The gorgeous Meson..... a MiniSprint Mk2 hull (although at least one is known to be all plywood) with an open cockpit, decked in timber.

They usually have a sliding seat, though the 1976 Boat Show model was shown with wings. Its not known who made the professionally-decked ones (possibly Vandercraft) and its not clear (to me anyway) whether a home-completed composite MiniSprint Mk2 (of which there were a few) is really any different. Both Richmond Marine and Vandercraft made Sprint Mk2 open hulls for home completion (see Stuart's recollections below).

The moulds for the deck of the MiniSprint Mk2 are believed to be lost, however the hull mould (or possibly a plug) is still in existence and in reasonable condition - anyone with the requisite skill and experience fancy making a new GRP or FRP composite then just get in touch (see contact details at the bottom of the page).

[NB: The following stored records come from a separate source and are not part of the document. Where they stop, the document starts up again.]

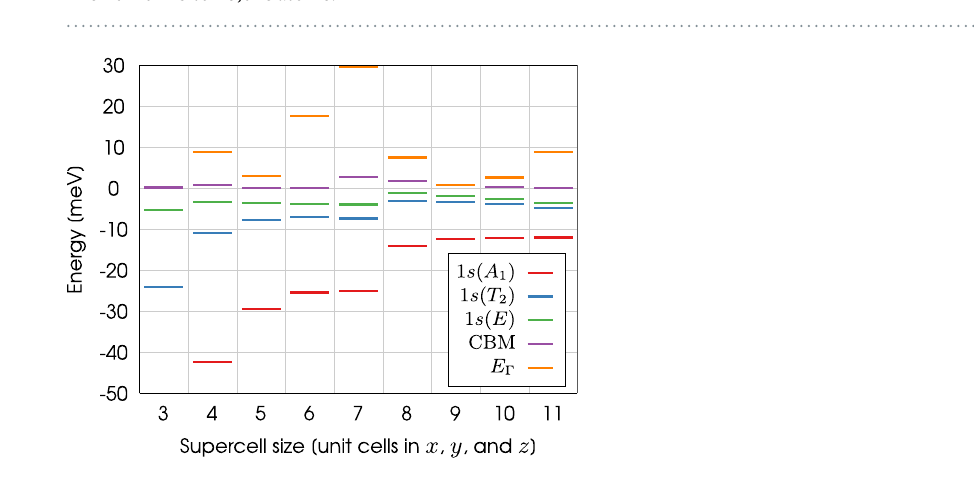
Figure 5. The energy levels of the s A 1 ( ) , s T 1 ( ) , and s E 1 ( ) states for supercells that range in size from 216 to 1 2 10,648 atoms. The energy of the CBM and the lowest conduction valley at Γ ( Γ E ) for bulk silicon are also shown for each supercell size. The conduction band minimum of the supercell containing 10,648 atoms has been set to energy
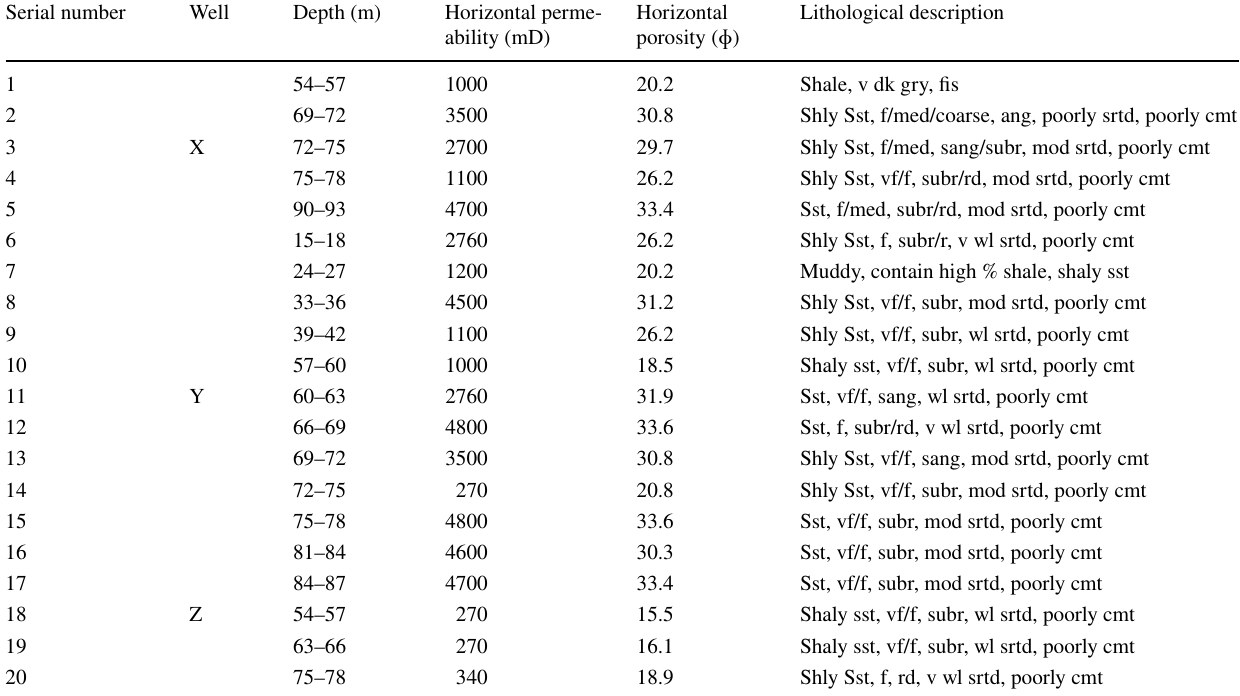
Table 5 Side wall core analysis result with the porosity and permeability values Serial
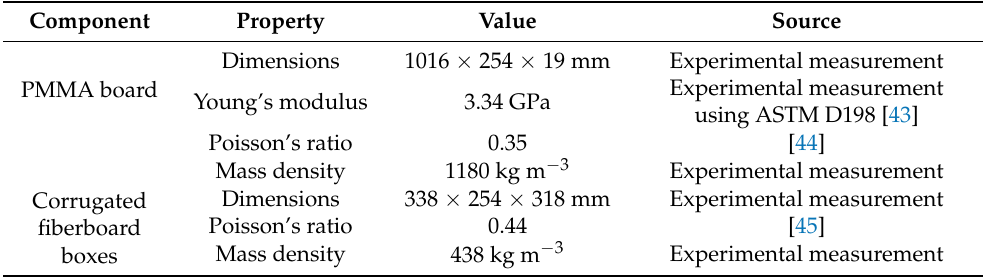
Table 1. Material properties for the unit load analogue components used for the model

Stuart Preston recalls his Sprint mk2 “Geordie”:

”Hello Minisail members, I have just been looking at the 1976 Minisail Yearbook and found an article I wrote all those years ago about Rigging and Deck layout. My last Minisail was the new sprint MK2 named Geordie. I purchased and collected the fibreglass hull from Richmond Marine. I then built a wooden deck onto the glass hull. The deck design I used closely followed the full glass fibre version. I believe my version was lighter than the all glass version which gave me a slight edge in racing. The centre board was shaped like an aeroplane wing with the maximum thickness 1/3 back from the leading edge. Having an open transom, I also made my own rudder and stock with a split, cranked and laminated tiller. This enabled the tiller to fit around the middle of the stock instead of the top, much stronger. I did have rudder problems with earlier Minisails so this new design of mine solved the old problems. The rudder too was profiled again as per the centre board but where the blade entered the water the blade was quite narrow to reduce surface drag. I also made the rudder go straight down into water and not angled back as most Minisails have. All these modifications made the boat very well balanced without the heavy helm experienced in strong winds. Geordie was a very quick boat it had the ability to pass other boats to leeward by close reaching past, then luffing up after passing. I used this tactic every time another competitor tried to luff me on the windward leg. I often received the comment 'how did you do that'. I did read sailing mags back then and remember this method of passing other boats to leeward being used. Remember an opponent can luff you but he cannot bear down on you under the rules. Hope you all find this article interesting. Have fun with your Minisails I certainly did.”